Start of Block

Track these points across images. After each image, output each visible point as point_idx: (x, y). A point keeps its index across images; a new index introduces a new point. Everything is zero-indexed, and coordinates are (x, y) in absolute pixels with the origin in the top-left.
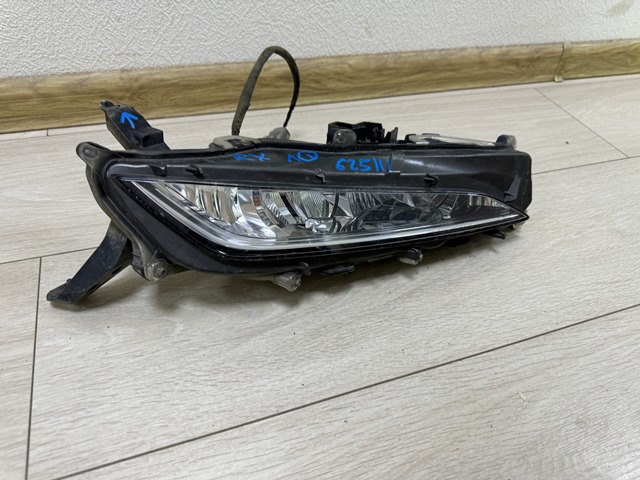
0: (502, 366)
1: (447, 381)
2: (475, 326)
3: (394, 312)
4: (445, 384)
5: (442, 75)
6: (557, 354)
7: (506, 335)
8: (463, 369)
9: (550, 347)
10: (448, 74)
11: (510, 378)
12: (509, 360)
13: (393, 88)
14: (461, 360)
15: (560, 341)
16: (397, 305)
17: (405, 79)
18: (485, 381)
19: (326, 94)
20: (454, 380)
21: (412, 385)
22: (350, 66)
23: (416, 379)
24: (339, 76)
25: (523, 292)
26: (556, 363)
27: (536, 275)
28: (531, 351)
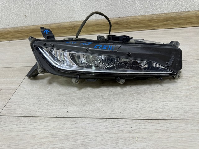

End of Block

# What you are asked to do:
Rewrite the listing above, substituting "upper-left" for "top-left" and keeping every other line and value unchanged. Leave the pictures out.

# Response area:
Track these points across images. After each image, output each visible point as point_idx: (x, y). A point keeps its index across images; a new index introduces a new point. Everything is zero-indexed, and coordinates are (x, y) in absolute pixels with the origin in the upper-left.
0: (502, 366)
1: (447, 381)
2: (475, 326)
3: (394, 312)
4: (445, 384)
5: (442, 75)
6: (557, 354)
7: (506, 335)
8: (463, 369)
9: (550, 347)
10: (448, 74)
11: (510, 378)
12: (509, 360)
13: (393, 88)
14: (461, 360)
15: (560, 341)
16: (397, 305)
17: (405, 79)
18: (485, 381)
19: (326, 94)
20: (454, 380)
21: (412, 385)
22: (350, 66)
23: (416, 379)
24: (339, 76)
25: (523, 292)
26: (556, 363)
27: (536, 275)
28: (531, 351)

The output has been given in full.